No more meeting the enemy head-on in battle, he said.

Applying talents

The strategy has come under fire after 42 fatal "insider" attacks in 2012 on U.S. and NATO soldiers from supposedly friendly forces in Afghanistan. The killings, Nagl said, are payback for U.S. officers' burning of the Quran.

In 2008, Nagl went to a Washington think tank and from there to the naval academy last January.

Soon, he will turn his attention to molding critical thinkers out of malleable schoolboys.

"I want to teach them to apply their talents most effectively in this world," he said. "That happens when what you do, and what you love, are the same. What can we do to make that overlap?"

'Charismatic'

It will be another year before the 1,000 students in prekindergarten through 12th grade get acquainted with this intense, animated man.

"He's a charismatic, outgoing personality," said Dr. Richard Abels, Nagl's boss at the Naval Academy and the school's history department chair. "I can see the midshipman [here] looking at him and saying, 'That's what I want to be when I grow up.' "

Incorporated in 1884, Haverford School has long catered to the Main Line's wealthy families, although it strives to be more inclusive.

Tuition ranges from $20,500 for pre-K boys to $33,500 for ninth through 12th graders. Because of the high cost, 28 percent of families receive financial aid, school spokewoman Dawn Blake said.

The school has produced famous figures like painter and illustrator Maxfield Parrish, Class of 1898, and Pete Conrad, Class of 1947, the third man to walk on the moon.

The school is carefully studying how best to nurture young men for productive lives. Departing headmaster Joseph T. Cox introduced programs on leadership, plus fostering a sense of compassion on campus, as a start.

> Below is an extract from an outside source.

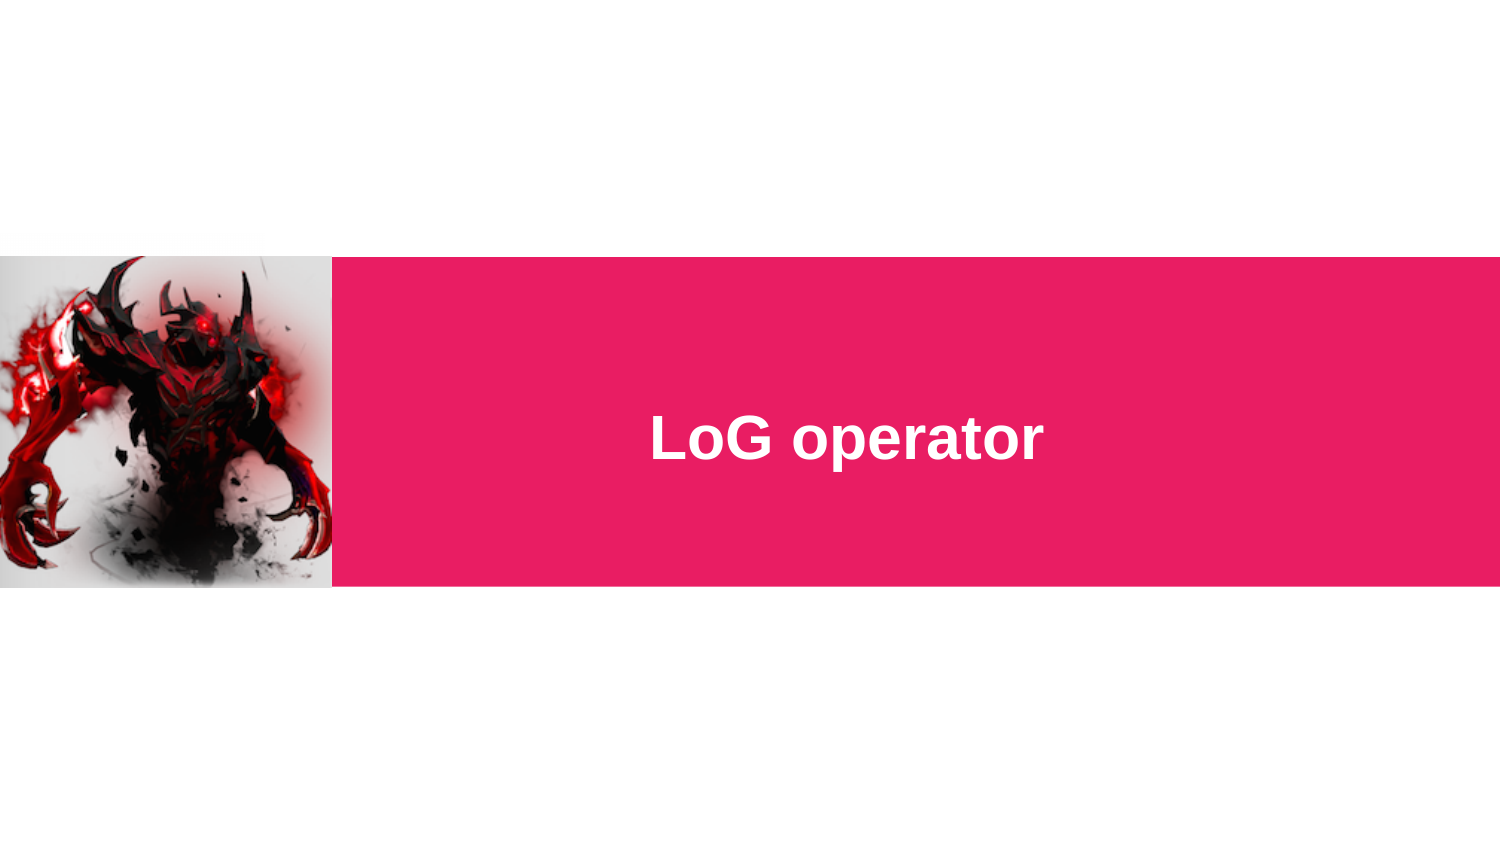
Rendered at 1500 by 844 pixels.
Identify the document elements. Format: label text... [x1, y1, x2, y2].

picture [0, 233, 332, 588]
title LoG operator [335, 309, 1430, 559]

The search committee that recruited Nagl has identified character development and educating "the whole boy" as keys to the new approach. Nagl is interested in that.

Kristin Lord, a former think-tank colleague of Nagl's, believes he's a gifted teacher and mentor.

"He ran and is still cultivating the next generation of security leaders," said Lord, of the Center for a New American Security.

Nagl, the oldest of six children from a Catholic family in Omaha, Neb., went to an all-boys academy and Jesuit high school as precursor to West Point.

At Haverford, he hopes to train boys for public roles, such as containing what he calls profligate spending in government. He'd like to prepare them for lives as fathers and husbands by introducing a coed course on marriage and the family.

"I'm not adverse to young ladies being present," he says. His own son, 10, will enter the school's fifth grade, and Nagl and his wife, Susanne, will likely stay to see him graduate. He hasn't said what will follow.

"If I know John, he will keep a hand in the policy world, write his op-ed pieces, keep up with contacts," said Abels. "I wouldn't be surprised if, a decade from now, you see John back in the public sphere."